From Russia’s point of view, the country is more threatened than threatening. Moscow has railed against the expansion of the North Atlantic Treaty Organization and by American development of long-range ballistic weapons systems that could put Russia’s defenses within reach.

The West, for its part, denounced Putin’s push into Ukraine and punished his 2014 annexation of the Crimean peninsula with sanctions. The firepower Russia has brought to bear in propping up Syrian President Bashar Assad set in motion one of the bloodiest chapters of Syria’s catastrophic civil war, the battle for eastern Aleppo.

In the latest of a series of scathing diplomatic rebukes, the United Nations’ humanitarian coordinator, Stephen O’Brien, said Wednesday that the Russian-backed Syrian government risked turning rebel-held parts of the contested city into “one giant graveyard.”

What are some issues to watch?

During the campaign, Trump said he would “be looking at” accepting Crimea as Russian territory — but the conversation centered around an interview in which it was not clear he was aware the peninsula had been annexed by Putin. In his speech, Putin reiterated that Russia would not tolerate “infringement” of its interests, and his diplomats have warned against any tightening of sanctions.
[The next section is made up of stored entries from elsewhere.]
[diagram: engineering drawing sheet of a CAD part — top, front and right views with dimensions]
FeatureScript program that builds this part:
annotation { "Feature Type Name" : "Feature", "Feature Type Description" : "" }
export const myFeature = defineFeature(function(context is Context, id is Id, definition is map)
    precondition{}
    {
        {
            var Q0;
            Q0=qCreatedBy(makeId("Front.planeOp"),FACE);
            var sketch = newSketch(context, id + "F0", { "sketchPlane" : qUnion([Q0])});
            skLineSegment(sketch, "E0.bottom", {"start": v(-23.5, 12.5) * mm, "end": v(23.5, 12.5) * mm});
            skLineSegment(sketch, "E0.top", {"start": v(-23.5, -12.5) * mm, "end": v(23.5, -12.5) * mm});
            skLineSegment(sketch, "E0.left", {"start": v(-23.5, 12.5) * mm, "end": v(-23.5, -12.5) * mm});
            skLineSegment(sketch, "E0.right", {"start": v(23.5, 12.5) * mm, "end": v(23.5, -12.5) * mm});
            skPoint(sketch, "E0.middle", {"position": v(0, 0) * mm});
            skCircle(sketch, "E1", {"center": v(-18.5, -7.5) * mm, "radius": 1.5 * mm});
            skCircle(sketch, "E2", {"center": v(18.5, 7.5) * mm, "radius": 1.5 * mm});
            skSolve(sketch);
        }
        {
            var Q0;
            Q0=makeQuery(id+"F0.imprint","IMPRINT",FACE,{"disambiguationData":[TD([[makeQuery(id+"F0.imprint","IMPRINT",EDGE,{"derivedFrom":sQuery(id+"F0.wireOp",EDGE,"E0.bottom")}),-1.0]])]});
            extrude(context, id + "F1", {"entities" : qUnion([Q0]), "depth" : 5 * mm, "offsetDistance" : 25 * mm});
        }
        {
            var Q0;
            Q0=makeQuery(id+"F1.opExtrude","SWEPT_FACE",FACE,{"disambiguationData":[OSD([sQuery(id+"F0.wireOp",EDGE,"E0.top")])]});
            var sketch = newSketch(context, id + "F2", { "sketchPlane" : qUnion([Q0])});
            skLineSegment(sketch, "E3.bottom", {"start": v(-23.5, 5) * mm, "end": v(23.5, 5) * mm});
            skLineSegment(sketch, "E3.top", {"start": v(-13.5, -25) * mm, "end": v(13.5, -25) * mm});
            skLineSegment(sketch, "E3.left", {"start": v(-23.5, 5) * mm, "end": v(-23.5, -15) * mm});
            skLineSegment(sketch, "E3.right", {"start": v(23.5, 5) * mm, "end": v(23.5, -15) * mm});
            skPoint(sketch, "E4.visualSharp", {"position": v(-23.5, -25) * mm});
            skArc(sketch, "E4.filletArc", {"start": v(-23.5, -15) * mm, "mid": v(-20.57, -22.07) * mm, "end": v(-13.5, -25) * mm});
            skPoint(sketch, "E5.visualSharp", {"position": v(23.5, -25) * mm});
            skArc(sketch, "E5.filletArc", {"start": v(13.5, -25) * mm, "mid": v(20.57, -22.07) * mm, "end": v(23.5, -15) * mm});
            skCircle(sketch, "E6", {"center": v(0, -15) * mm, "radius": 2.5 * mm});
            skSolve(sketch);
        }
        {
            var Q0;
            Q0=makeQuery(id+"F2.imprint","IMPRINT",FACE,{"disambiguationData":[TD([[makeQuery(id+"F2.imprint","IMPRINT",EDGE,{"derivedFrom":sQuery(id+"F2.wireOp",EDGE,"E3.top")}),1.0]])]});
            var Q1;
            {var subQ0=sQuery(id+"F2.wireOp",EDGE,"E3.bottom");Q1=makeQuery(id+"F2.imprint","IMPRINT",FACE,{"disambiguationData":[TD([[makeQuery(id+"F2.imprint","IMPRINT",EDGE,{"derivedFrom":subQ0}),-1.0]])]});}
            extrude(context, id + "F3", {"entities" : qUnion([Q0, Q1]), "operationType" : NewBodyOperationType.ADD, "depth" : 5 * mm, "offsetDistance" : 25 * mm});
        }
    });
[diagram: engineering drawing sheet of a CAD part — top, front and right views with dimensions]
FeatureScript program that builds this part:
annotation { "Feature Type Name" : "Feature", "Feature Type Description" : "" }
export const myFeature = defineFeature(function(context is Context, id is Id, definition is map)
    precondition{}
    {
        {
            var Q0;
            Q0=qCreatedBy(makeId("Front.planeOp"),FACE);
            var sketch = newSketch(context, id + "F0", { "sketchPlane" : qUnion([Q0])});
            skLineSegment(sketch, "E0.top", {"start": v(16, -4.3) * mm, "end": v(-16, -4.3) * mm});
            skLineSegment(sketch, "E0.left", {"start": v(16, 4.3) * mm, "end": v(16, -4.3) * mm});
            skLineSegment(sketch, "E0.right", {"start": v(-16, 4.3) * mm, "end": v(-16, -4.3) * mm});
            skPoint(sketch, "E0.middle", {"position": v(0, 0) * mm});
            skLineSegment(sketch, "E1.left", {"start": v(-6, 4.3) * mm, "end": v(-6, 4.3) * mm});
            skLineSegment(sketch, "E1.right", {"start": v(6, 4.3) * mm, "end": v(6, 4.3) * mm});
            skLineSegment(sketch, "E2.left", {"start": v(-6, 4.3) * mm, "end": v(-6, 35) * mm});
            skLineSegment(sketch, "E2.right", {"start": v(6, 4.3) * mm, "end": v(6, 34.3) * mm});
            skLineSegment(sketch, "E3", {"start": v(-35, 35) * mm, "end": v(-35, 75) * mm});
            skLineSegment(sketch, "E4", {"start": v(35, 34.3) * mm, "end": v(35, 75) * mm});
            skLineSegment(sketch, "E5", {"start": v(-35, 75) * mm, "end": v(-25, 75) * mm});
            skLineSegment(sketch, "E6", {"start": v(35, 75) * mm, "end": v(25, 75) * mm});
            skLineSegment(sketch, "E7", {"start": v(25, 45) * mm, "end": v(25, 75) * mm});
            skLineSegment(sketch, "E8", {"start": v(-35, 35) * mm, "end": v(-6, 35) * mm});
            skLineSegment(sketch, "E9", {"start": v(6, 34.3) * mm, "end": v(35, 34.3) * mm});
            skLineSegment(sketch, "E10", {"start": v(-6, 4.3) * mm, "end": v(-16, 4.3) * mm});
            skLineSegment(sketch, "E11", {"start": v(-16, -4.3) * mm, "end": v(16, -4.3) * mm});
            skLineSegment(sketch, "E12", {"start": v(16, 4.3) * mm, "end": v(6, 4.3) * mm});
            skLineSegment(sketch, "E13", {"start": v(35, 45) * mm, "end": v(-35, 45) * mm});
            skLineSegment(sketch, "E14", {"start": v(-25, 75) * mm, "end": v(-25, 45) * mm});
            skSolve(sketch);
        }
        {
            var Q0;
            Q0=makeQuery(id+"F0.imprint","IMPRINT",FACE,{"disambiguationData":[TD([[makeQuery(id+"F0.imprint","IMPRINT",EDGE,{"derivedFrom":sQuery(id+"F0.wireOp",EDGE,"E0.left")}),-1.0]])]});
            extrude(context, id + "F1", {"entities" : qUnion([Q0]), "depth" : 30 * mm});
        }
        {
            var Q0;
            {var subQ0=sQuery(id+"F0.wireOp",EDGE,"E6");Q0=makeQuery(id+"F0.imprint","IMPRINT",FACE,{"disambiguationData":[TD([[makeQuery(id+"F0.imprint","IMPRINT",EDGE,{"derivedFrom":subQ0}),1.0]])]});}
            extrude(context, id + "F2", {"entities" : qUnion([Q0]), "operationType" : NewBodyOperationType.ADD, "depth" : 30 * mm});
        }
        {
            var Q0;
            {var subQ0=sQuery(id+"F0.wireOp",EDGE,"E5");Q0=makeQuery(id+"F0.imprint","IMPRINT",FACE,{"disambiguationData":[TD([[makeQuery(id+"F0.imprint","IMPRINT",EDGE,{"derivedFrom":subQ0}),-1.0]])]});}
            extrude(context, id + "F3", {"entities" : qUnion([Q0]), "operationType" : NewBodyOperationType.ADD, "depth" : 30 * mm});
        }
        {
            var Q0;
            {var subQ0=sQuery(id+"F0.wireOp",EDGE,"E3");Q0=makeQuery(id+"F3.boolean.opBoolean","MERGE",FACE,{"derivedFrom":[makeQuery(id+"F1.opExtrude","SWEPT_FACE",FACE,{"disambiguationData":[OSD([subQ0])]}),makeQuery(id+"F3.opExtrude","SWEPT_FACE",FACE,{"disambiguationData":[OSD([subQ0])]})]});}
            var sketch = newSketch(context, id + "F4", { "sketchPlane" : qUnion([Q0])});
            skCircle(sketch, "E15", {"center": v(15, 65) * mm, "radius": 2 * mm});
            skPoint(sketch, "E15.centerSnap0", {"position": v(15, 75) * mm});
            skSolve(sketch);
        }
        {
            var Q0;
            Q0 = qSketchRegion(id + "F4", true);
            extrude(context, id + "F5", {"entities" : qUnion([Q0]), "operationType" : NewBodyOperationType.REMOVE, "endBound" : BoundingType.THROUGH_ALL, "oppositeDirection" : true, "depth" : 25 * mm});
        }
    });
On Syria, Trump’s views might not diverge so greatly from Putin’s. The president-elect has signaled a rollback of support for moderate rebel factions seeking to topple the Russian-backed Assad, and has not insisted, as Obama has, that the Syrian leader must be removed or step aside. In his speech, Putin defended Russia’s actions in Syria as a fight against terrorism — “That is the task our servicemen in Syria are fulfilling,” he said.

What are possible grounds for common cooperation?

Putin said in his nationally televised address that global terror was a common enemy.

“We are ready to cooperate with the new U.S. administration,” he said.

Trump has already indicated he is amenable to joining forces with Russia against the militants of Islamic State. Analysts note other points of overlapping interests including nuclear security and non-proliferation.

What’s worrying Putin at home?

Fiscal woes, for one thing. The Russian economy shrank in 2015, hit by falling oil prices and Western sanctions, and Putin is struggling to contain inflation. Experts say Russia badly needs to modernize its economy, which is heavily dependent on energy resources.

“Russia is a ‘one-crop economy’ with corrupt institutions and serious demographic and health problems,” analyst and author Joseph Nye wrote in a symposium commissioned by the foreign affairs magazine The National Interest and Carnegie Corp. of New York.

In his speech Thursday, Putin called for regulatory reform that would help business overall, and greater development incentives in the lagging high-tech sector.

What has Trump said about Russia?

On that topic, personality has trumped policy. At rallies, in interviews and on the debate stage, Trump made repeated admiring references to Putin’s “strong” style of governance, contrasting it with what he characterized as dangerous weakness on the part of his Democratic opponent, Hillary Clinton. A recurring theme was Trump’s assertion that Putin had called him “brilliant,” although Russian-language experts told the fact-checking organization PolitiFact that the word in question — yarkii — would be more accurately translated as “colorful.”

What about Putin’s political future?

A former KGB agent, Putin has been in power since 2000, alternating between the prime minister's post and the presidency, with a governing style that runs to steely charisma, autocratic tactics and the ruthless crushing of political opponents.

Russia’s next presidential elections are in 2018, and analysts like Saradzhyan saw clear indications Putin intends to seek another term. In the speech, Putin repeatedly referred to planned development and economic initiatives that would take place in 2019.

Like many leaders from Russia's imperial past, he sees his own personal fortunes as deeply entwined with those of the state. Thursday's speech brought an echo of that, as he told compatriots: "We want to take charge of our own destiny."